The Yukon is a vast territory that has a rich history of mining but to date remains under explored. Eagle is one gold deposit on a large land package (the Dublin Gulch Property) that hosts a number of other exploration targets and the region shows potential of becoming a mining district. We work to provide worthwhile and rewarding careers for Yukoners so they do not have to leave home to go south for work.

Production at the mine has increased in each of the past six quarters. Plans are underway to increase the annual production to 250,000 ounces per year and extend the mine life to 2040, which will contribute to the Yukon’s social and economic strength for future generations.

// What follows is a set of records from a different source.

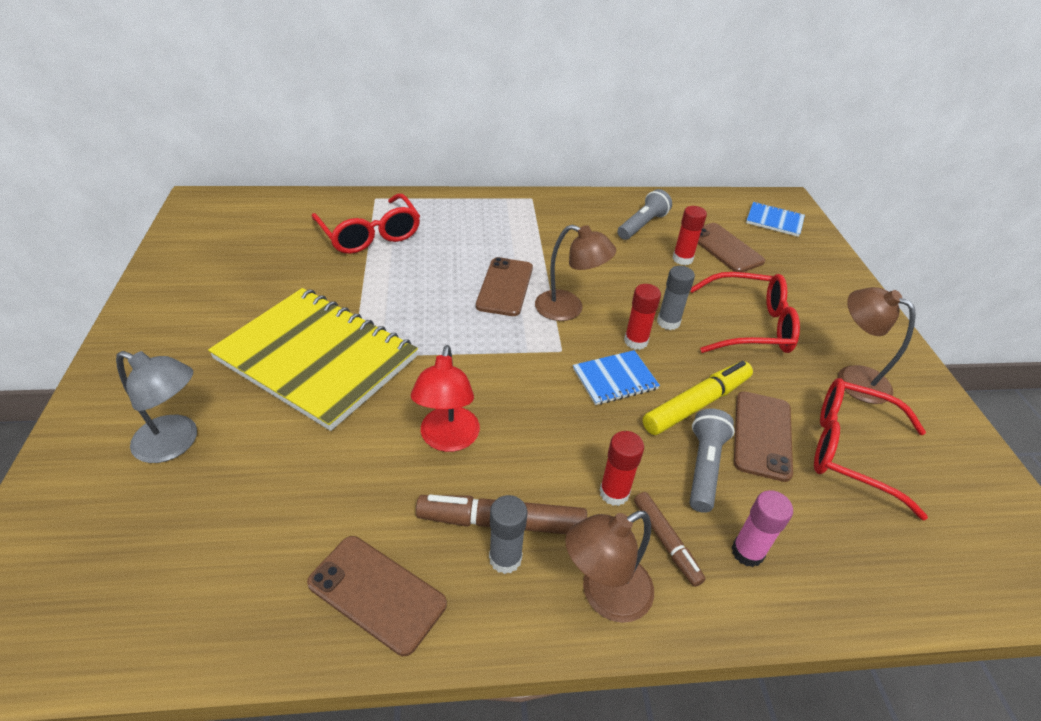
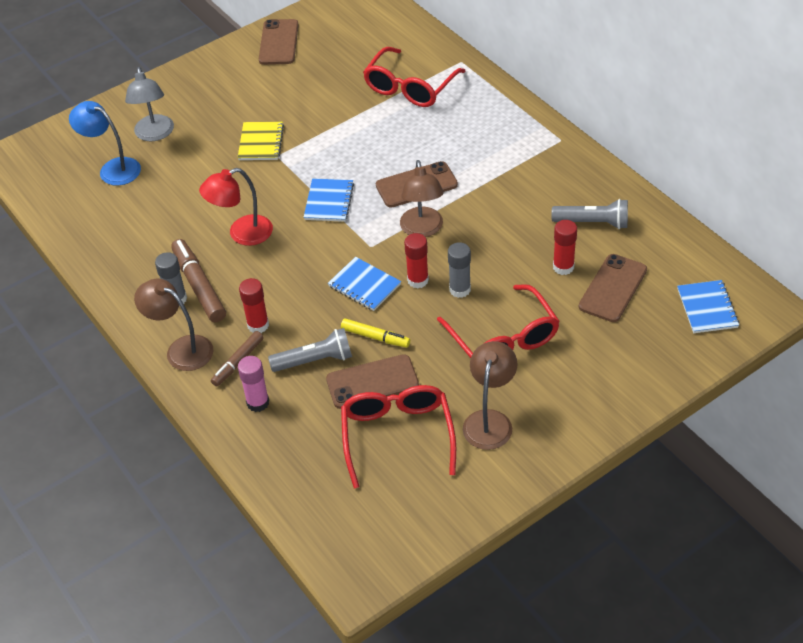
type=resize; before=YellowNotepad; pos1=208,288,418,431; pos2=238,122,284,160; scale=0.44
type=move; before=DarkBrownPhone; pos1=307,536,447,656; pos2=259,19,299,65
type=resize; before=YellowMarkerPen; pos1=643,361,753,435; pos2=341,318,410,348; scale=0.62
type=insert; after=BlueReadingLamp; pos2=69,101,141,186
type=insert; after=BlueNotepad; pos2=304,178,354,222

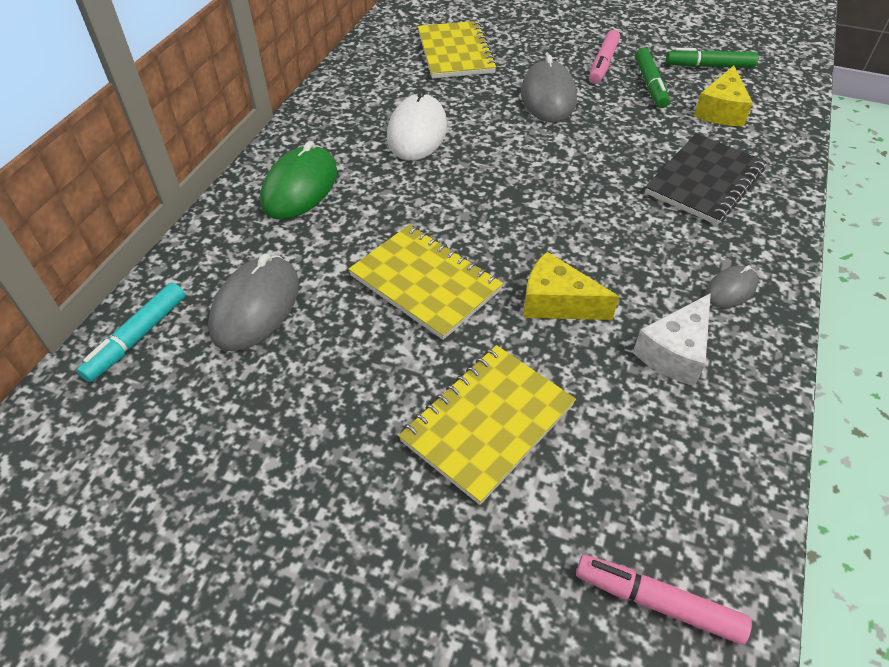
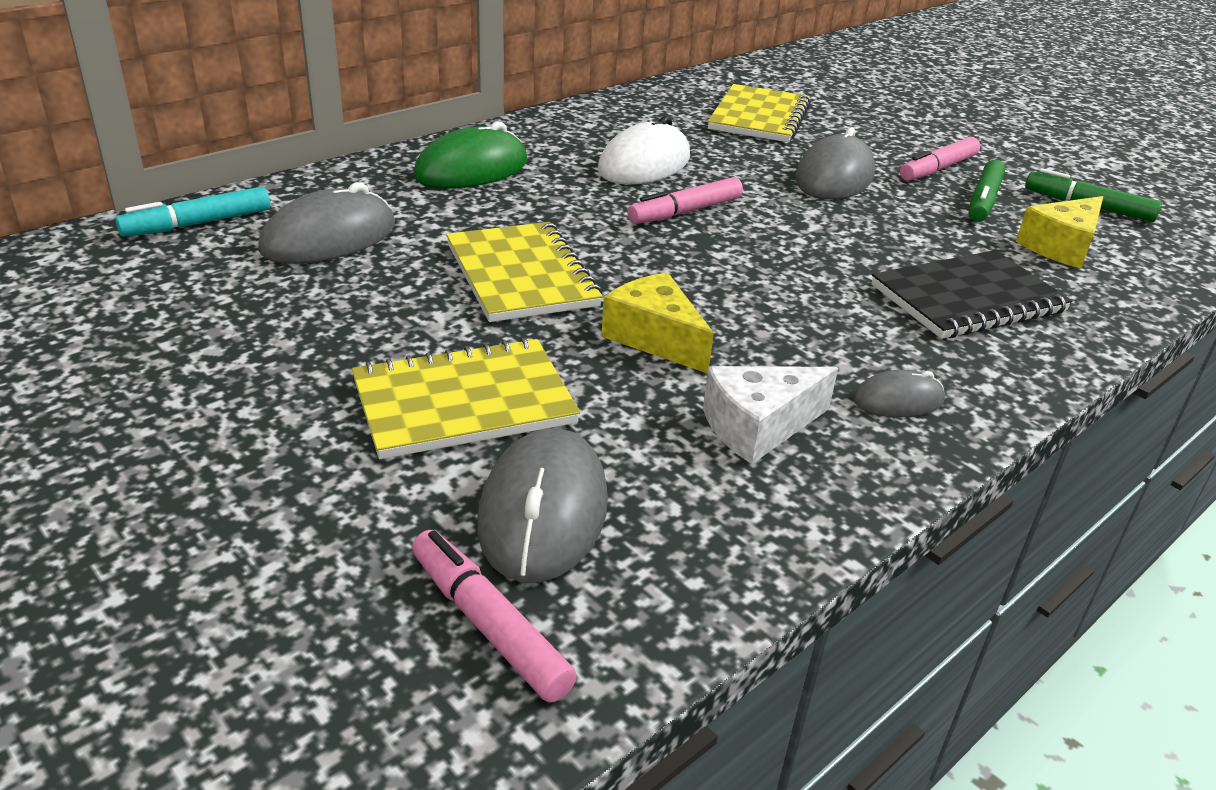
type=insert; after=AshGreyPcMouse; pos2=477,428,608,583
type=insert; after=RosePinkMarkerPen; pos2=627,177,743,224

Recently, a major mining company purchased 17.8 per cent of Victoria Gold, which has encouraged other players to look at the company as a takeover target. In response to this move and to protect shareholders’ interest, the Company put a Shareholders’ Right Plan in place and has increased the 2021 exploration budget to prove out the property’s other exploration targets. Management intends to ensure that full value of the Company is realized in the event of a buyout.

Q. How is Victoria Gold working to impact the health and social conditions, employment, and training in the Yukon?

The mine employs about 500 workers, including embedded contractors, making Victoria Gold the largest private sector employer in the Yukon. Throughout exploration, construction, and operations, the Company has purposely structured its service and supply contracts to fit and build capacity of local companies, including Yukon First Nations business partnerships. Victoria Gold has worked closely with the First Nation of Na-Cho Nyak Dun and signed a Comprehensive Cooperation Benefits Agreement (CBA) in 2011, which provides the First Nation with opportunities, while respecting and promoting its environmental protection priorities and ensuring open and transparent dialogue throughout the life of the Eagle Gold Mine.

Through the Victoria Gold Yukon Student Encouragement Society, a registered charity, focused on promoting regular school attendance as a priority, we are helping students achieve better grades, develop healthy life habits, and improve their chance of graduating high school. The Society, and its Every Student, Every Day initiative, is making a tangible difference. Victoria Gold also actively supports a range of other community organizations and charitable initiatives.

Q. How were you affected by the pandemic? How did you evolve since last year to beat the setbacks dealt by it?

Management acted early to keep workers and contactors safe on site and worked closely with the Yukon Government to put health and safety measures in place to continue operating, while meeting and exceeding the recommendations and guidelines as provided by the Yukon’s Chief Medical Officer of Health.

Procedures continue to evolve to meet and exceed government health authority guidelines. In addition, ramping up a new mine in itself is challenging, so adding a pandemic exacerbates all aspects of this process. Throughout, the health and safety of Victoria Gold’s employees and contractors and that of all Yukon residents and communities was at the forefront of everything we did – and continue to do.

Meet the leader behind the success of Victoria Gold

President & CEO John McConnell is a mine engineer and has spent most of his 35-plus year career in Canada’s north; first with Break Water Resources’ Nanisivik lead/zine mine on Baffin Island, then with De Beers Canada’s Snap Lake Mine in the NWT and for the past 12 years, with Victoria Gold Corp. He has a proven track record of getting mines permitted and built and is experienced in the challenges cold and remote conditions present. McConnell has a deep respect for the communities and individuals within which, and with whom, he works and for the importance of partnership and trust building. He moved to the Yukon in 2013 to experience first-hand the cultures, concerns, priorities and socio-economic realities of Yukoners and Yukon First Nations governments and citizens.

“By structuring service and supply contracts to fit local companies, including First Nations companies, we are helping to build capacity now and long into the future.”